# DistillBERT Pre-trained Model

## Imports

In [None]:
import numpy as np
import matplotlib.pyplot as plt
import pandas as pd

In [None]:
df = pd.read_csv("./train/train.csv")
plt.figure(figsize=(6, 7))
df['author'].value_counts().plot(kind='pie', autopct='%1.1f%%')
plt.title("Distribution of Authors in Training Set")
plt.show()

## DistilBERT Pipeline and Import

In [None]:
# import torch
# from transformers import pipeline
# device = 0 if torch.cuda.is_available() else -1
# if torch.cuda.is_available():
#     print(f"CUDA is available. Using GPU: {torch.cuda.get_device_name(0)}")

# classifier = pipeline(
#     task="text-classification",
#     model="distilbert-base-uncased-finetuned-sst-2-english",
#     dtype=torch.float16,
#     device=device,
# )

# result = classifier("I love using Hugging Face Transformers!")
# print(result)
# # Output: [{'label': 'POSITIVE', 'score': 0.9998}]

In [None]:
from transformers import DistilBertConfig, DistilBertModel

# Initializing a DistilBERT configuration
configuration = DistilBertConfig()

# Initializing a model (with random weights) from the configuration
model = DistilBertModel(configuration)

# Accessing the model configuration
configuration = model.config

In [None]:
# DistilBERT tokenization, dataset prep, Trainer pipeline
import numpy as np
from sklearn.model_selection import train_test_split
import torch
from datasets import Dataset
from transformers import pipeline
from transformers import DistilBertTokenizerFast, DistilBertForSequenceClassification, TrainingArguments, Trainer

# Read CSV and prepare labels
df = pd.read_csv('./train/train.csv')
# map authors to integer labels (stable ordering)
authors = sorted(df['author'].unique())
label_map = {a:i for i,a in enumerate(authors)}
df['label'] = df['author'].map(label_map)

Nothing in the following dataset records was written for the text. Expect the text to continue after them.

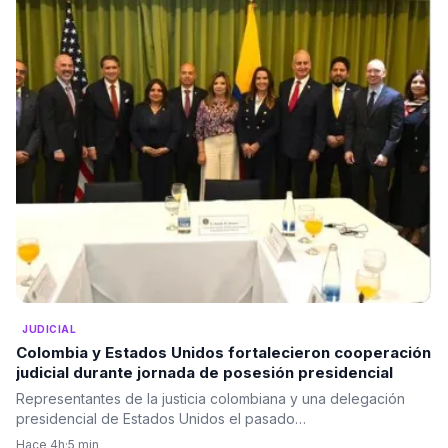
JUDICIAL
Colombia y Estados Unidos fortalecieron cooperación
judicial durante jornada de posesión presidencial
Representantes de la justicia colombiana y una delegación
presidencial de Estados Unidos el pasado…
Hace 4h
·
5 min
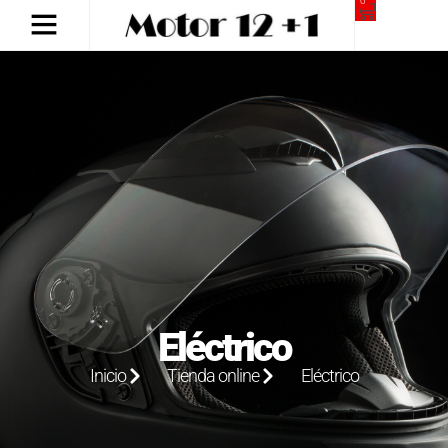
0
Eléctrico
Inicio
Tienda online
Eléctrico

# small train/validation split (stratified)
train_df, val_df = train_test_split(df[['text','label']], test_size=0.1, stratify=df['label'], random_state=42)
train_df = train_df.reset_index(drop=True)
val_df = val_df.reset_index(drop=True)

# Convert to Hugging Face Dataset objects
train_ds = Dataset.from_pandas(train_df)
val_ds = Dataset.from_pandas(val_df)

# Tokenizer (fast) - will download from Hugging Face if not cached
tokenizer = DistilBertTokenizerFast.from_pretrained('distilbert-base-uncased')

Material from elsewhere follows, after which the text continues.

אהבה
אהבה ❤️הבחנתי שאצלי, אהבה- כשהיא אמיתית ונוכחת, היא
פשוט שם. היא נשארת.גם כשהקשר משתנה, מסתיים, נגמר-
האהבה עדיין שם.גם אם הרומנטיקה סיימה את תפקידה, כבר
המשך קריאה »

def tokenize_batch(examples):
    return tokenizer(examples['text'], truncation=True, padding='max_length', max_length=256)

# Tokenize datasets (batched)
train_ds = train_ds.map(tokenize_batch, batched=True)
val_ds = val_ds.map(tokenize_batch, batched=True)

# Set format for PyTorch Trainer
cols = ['input_ids','attention_mask','label']
train_ds.set_format(type='torch', columns=cols)
val_ds.set_format(type='torch', columns=cols)

# Initialize model for sequence classification
num_labels = len(label_map)
model = DistilBertForSequenceClassification.from_pretrained('distilbert-base-uncased', num_labels=num_labels)

# inverse map for human-readable predictions
inv_label_map = {v:k for k,v in label_map.items()}

# Metrics function
from sklearn.metrics import f1_score, accuracy_score
def compute_metrics(p):
    preds = np.argmax(p.predictions, axis=1)
    acc = accuracy_score(p.label_ids, preds)
    f1 = f1_score(p.label_ids, preds, average='weighted')
    return {'accuracy': acc, 'f1': f1}

# Training arguments - adjust epochs / batch sizes as needed
training_args = TrainingArguments(
    output_dir='./distilbert-author-classifier',
    eval_strategy='epoch',
    save_strategy='epoch',
    per_device_train_batch_size=16,
    per_device_eval_batch_size=32,
    num_train_epochs=3,
    logging_steps=50,
    load_best_model_at_end=True,
    metric_for_best_model='f1',
    fp16=torch.cuda.is_available(),
)

trainer = Trainer(
    model=model,
    args=training_args,
    train_dataset=train_ds,
    eval_dataset=val_ds,
    tokenizer=tokenizer,
    compute_metrics=compute_metrics,
)

# To start training, uncomment the following line (requires GPU for speed):
trainer.train()

# After training save the model and tokenizer:
trainer.save_model('./distilbert-author-classifier')
tokenizer.save_pretrained('./distilbert-author-classifier')

# Quick inference example (works after saving or you can use 'model' directly):
device = 0 if torch.cuda.is_available() else -1

# Load saved model path
model_path = './distilbert-author-classifier'
classifier = pipeline('text-classification', model=model_path, tokenizer=tokenizer, device=device)
# Example: print mapped label for a sample sentence
preds = classifier("It was a cold, lonely night and I felt a strange dread.")
if isinstance(preds, list) and 'label' in preds[0]:
    # pipeline returns label names; convert if numeric labels were used
    print(preds)

# Label mapping (for reference):
print(label_map)
print(inv_label_map)


## Load Trained DistilBERT

In [None]:
# Load saved model
model_path = './distilbert-author-classifier'
model = DistilBertForSequenceClassification.from_pretrained(model_path)